The space agency said Tuesday it selected the Polar Radiant Energy in the Far Infrared Experiment, or PREFIRE, and the Earth Surface Mineral Dust Source Investigation, or EMIT, among 14 proposals submitted for NASA’s fourth Earth Venture mission.

Earth Venture funds small science investigations that are designed to complement larger NASA missions.

PREFIRE will launch two small satellites called CubeSats to investigate Arctic warming, sea ice loss and ice-sheet melting.

The Arctic radiates excess energy from the sun back to space, helping to regulate Earth’s temperature.

PREFIRE will work to collect information on wavelengths of energy radiating from Earth that current satellite instruments cannot detect.

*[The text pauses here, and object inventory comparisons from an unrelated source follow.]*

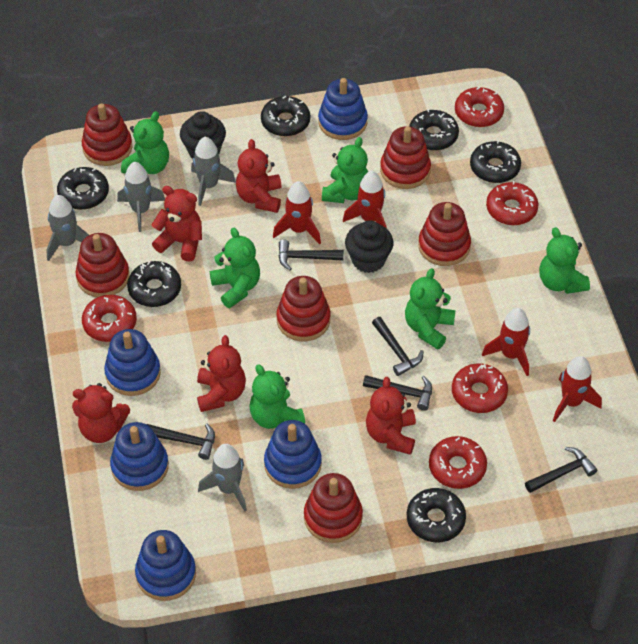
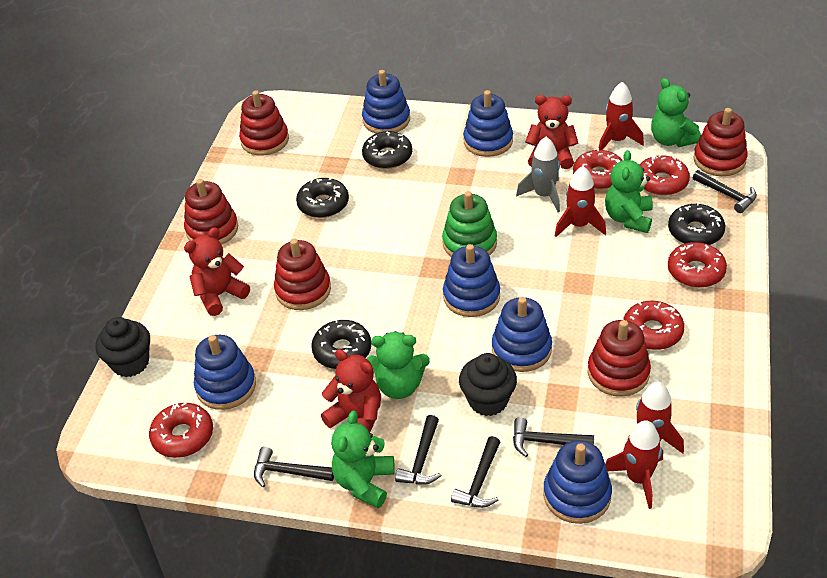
black donut: 6 -> 4
blue stacking toy: 5 -> 6
green stacking toy: 0 -> 1
green teddy bear: 6 -> 4
grey rocket: 4 -> 1
red stacking toy: 6 -> 5
red teddy bear: 5 -> 3

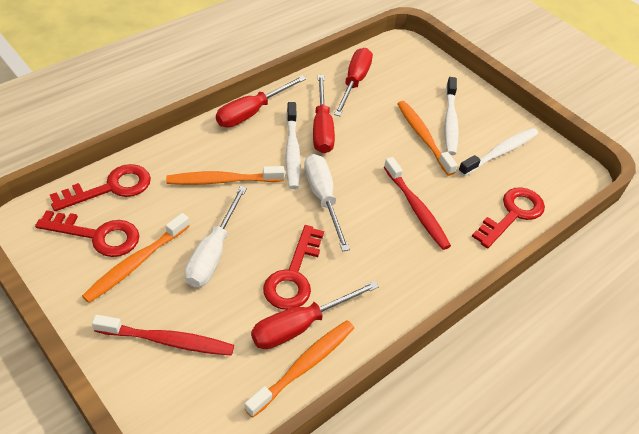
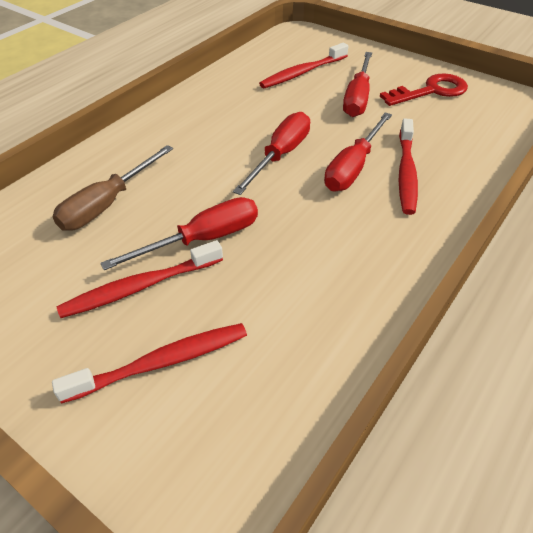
brown screwdriver: 0 -> 1
orange toothbrush: 4 -> 0
red key: 4 -> 1
red toothbrush: 2 -> 4
white screwdriver: 2 -> 0
white toothbrush: 3 -> 0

Tristan L’Ecuyer of the University of Wisconsin serves as principal investigator of PREFIRE and will work with the Jet Propulsion Laboratory and the Utah State University’s Space Dynamics Laboratory.

EMIT will attach a sensor to the International Space Station to identify the mineral composition of natural sources that release dust aerosols across the world.

Robert Green of NASA JPL is the principal investigator of the mission, which will help determine whether dust aerosols have a warming or cooling effect on the atmosphere.

The EMIT sensor is partly based on NASA’s Moon Mineralogy Mapper instrument aboard the Chandrayaan-1 spacecraft of India’s space agency.